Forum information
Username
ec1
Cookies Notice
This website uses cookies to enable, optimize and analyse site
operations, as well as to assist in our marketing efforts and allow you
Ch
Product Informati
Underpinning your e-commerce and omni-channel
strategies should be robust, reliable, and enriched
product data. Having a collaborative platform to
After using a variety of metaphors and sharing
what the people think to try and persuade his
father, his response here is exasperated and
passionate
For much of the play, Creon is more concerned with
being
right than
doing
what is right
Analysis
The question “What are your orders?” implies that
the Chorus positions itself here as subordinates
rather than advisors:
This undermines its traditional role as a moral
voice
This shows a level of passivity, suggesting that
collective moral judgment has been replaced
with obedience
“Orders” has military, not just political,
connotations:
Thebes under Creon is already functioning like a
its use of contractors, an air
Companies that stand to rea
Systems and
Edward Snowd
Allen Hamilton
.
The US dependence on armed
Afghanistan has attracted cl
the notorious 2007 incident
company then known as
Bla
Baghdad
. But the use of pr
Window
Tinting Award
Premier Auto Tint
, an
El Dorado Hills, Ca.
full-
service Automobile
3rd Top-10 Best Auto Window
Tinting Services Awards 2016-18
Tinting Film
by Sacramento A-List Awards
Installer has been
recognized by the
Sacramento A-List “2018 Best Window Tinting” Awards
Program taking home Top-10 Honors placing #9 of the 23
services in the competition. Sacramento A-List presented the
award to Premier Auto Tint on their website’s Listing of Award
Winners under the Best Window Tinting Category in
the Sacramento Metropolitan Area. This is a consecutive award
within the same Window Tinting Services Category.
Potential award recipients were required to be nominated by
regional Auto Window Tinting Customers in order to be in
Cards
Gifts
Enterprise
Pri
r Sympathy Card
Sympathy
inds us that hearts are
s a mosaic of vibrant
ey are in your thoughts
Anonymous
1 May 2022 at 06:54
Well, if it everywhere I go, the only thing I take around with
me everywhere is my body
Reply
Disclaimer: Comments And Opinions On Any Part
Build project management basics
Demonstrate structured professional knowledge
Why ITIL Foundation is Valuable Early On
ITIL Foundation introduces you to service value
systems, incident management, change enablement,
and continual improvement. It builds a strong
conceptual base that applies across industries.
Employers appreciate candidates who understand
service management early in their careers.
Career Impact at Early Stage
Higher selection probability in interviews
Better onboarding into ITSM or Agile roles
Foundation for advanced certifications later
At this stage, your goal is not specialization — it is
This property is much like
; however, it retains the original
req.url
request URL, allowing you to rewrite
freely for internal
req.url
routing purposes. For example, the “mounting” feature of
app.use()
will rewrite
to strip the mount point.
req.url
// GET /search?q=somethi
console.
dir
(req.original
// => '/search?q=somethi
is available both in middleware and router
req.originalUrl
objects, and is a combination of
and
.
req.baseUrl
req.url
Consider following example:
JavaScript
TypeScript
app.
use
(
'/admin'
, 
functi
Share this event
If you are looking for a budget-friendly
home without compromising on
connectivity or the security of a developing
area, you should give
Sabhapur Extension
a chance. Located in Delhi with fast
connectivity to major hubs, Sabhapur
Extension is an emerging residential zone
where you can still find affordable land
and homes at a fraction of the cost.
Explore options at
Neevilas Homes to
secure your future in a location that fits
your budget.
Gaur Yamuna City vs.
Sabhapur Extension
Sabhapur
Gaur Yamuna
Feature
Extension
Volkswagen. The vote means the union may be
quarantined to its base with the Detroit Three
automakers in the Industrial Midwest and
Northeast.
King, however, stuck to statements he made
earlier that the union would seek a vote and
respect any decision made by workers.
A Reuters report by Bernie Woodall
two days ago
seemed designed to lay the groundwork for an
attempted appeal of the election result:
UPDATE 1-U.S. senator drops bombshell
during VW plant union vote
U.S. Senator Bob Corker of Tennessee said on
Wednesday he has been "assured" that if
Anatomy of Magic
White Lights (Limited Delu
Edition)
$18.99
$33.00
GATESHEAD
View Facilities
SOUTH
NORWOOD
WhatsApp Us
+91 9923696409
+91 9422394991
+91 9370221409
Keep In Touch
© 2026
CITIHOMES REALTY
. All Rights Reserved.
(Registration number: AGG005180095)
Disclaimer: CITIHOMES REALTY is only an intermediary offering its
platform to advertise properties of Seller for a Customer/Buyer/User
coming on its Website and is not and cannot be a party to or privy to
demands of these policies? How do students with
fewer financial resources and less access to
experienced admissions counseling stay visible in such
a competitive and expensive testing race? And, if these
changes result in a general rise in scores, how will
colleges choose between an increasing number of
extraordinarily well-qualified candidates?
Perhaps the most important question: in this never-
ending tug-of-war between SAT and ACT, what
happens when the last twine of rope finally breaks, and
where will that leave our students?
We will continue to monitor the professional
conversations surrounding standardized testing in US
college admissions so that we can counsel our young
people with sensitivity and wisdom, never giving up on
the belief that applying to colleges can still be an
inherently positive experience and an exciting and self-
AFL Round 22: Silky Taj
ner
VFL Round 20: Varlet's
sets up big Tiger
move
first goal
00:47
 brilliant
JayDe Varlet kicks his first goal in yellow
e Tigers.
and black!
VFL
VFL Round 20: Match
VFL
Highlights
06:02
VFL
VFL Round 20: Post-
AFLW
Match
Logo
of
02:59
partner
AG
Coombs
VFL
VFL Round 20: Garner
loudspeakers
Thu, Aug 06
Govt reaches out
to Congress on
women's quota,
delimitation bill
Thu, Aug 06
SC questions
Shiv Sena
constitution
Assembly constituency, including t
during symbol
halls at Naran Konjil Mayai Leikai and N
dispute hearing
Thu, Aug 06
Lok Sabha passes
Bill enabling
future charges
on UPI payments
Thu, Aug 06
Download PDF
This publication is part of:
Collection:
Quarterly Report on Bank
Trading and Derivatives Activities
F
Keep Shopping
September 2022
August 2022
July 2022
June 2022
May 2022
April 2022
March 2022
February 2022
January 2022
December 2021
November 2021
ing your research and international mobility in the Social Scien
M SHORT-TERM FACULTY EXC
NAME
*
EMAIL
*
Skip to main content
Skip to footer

-=-=-

Work instructions
Where a line of the listing holds the string "Awards", copy that line.

Answer box
Tinting Services Awards 2016-18
by Sacramento A-List Awards
Sacramento A-List “2018 Best Window Tinting” Awards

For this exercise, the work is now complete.